A Monte Carlo significance test for a given function of con.mean.

Parameters

quasi_affine_con : orthogonal

Y : np.float

Point satisfying the constraint.

direction_of_interest: np.float

Which linear function of con.mean is of interest? (a.k.a. \(\eta\) in many of related papers)

how_often : int (optional)

How often should the sampler make a move along direction_of_interest? If negative, defaults to ndraw+burnin (so it will never be used).

ndraw : int (optional)

Defaults to 1000.

burnin : int (optional)

Defaults to 1000.

white : bool (optional)

Is con.covariance equal to identity?

alternative : str

One of [‘greater’, ‘less’, ‘twosided’]

UMPU : bool

Perform the UMPU test?

sigma_known : bool

Is \(\sigma\) assumed known?

alpha :

Level for UMPU test.

use_constraint_directions : bool (optional)

Use the directions formed by the constraints as in the Gibbs scheme?

Returns

pvalue : float

P-value (using importance weights) for specified hypothesis test.

Z : np.float((ndraw, n))

Sample from the sphere intersect the constraints.

weights : np.float(ndraw)

Importance weights for the sample.

selectinf.constraints.quasi_affine.intersection(I1, I2)[source]
selectinf.constraints.quasi_affine.quadratic_inequality_solver(a, b, c, direction='less than')[source]

solves a * x**2 + b * x + c leq 0, if direction is “less than”, solves a * x**2 + b * x + c geq 0, if direction is “greater than”,

returns: the truancated interval, may include [-infty, + infty] the returned interval(s) is a list of disjoint intervals indicating the union. when the left endpoint of the interval is equal to the right, return empty list

selectinf.constraints.quasi_affine.sample_from_constraints(con, Y, direction_of_interest=None, how_often=-1, ndraw=1000, burnin=1000, white=False, use_constraint_directions=True)[source]

Use Gibbs sampler to simulate from con.

Parameters

con : `selection.affine.constraints`_

Y : np.float

Point satisfying the constraint.

direction_of_interest : np.float (optional)

Which projection is of most interest?

how_often : int (optional)

How often should the sampler make a move along direction_of_interest? If negative, defaults to ndraw+burnin (so it will never be used).

ndraw : int (optional)

Defaults to 1000.

burnin : int (optional)

Defaults to 1000.

white : bool (optional)

Is con.covariance equal to identity?

use_constraint_directions : bool (optional)

Use the directions formed by the constraints as in the Gibbs scheme?

Returns

Z : np.float((ndraw, n))

Sample from the sphere intersect the constraints.

selectinf.constraints.quasi_affine.sample_from_sphere(con, Y, direction_of_interest=None, how_often=-1, ndraw=1000, burnin=1000, white=False)[source]

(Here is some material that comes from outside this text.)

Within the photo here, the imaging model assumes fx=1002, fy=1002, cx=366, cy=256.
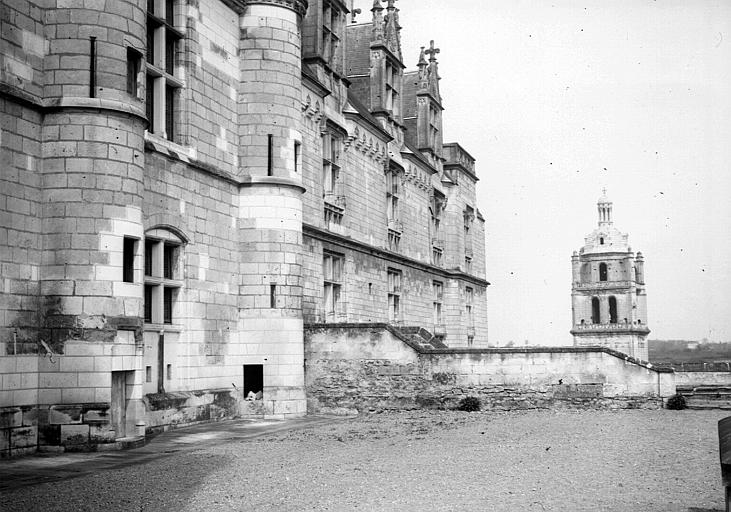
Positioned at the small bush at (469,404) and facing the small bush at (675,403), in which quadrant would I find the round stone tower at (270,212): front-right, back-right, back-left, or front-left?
back-right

Use Gibbs sampler to simulate from con intersected with (whitened) sphere of radius np.linalg.norm(Y). When con.covariance is not \(I\), it samples from the ellipse of constant Mahalanobis distance from con.mean.

Parameters

con : `selection.affine.constraints`_

Y : np.float

Point satisfying the constraint.

direction_of_interest : np.float (optional)

Which projection is of most interest?

how_often : int (optional)

How often should the sampler make a move along direction_of_interest? If negative, defaults to ndraw+burnin (so it will never be used).

ndraw : int (optional)

Defaults to 1000.

burnin : int (optional)

Defaults to 1000.

white : bool (optional)

Is con.covariance equal to identity?

Returns

Z : np.float((ndraw, n))

Sample from the sphere intersect the constraints.

weights : np.float(ndraw)

Importance weights for the sample.

selectinf.constraints.quasi_affine.sqrt_inequality_solver(a, b, c, n)[source]

find the intervals for t such that, a*t + b*sqrt(n + t**2) leq c

returns: should return a single interval

selectinf.constraints.quasi_affine.stack(*cons)[source]

Combine constraints into a large constaint by intersection.

Parameters

cons : [`selection.affine.constraints`_]

A sequence of constraints.

Returns

intersection : `selection.quasi_affine.constraints`_

Notes

Resulting constraint will have mean 0 and covariance \(I\). If each is of type constraints, then quietly assumes that all residual projectors are the same, so it uses the first residual projector in the stack. If they are of type orthogonal then quietly assumes that all RSS and RSS_df are the same.

If they are of mixed type, raises an exception.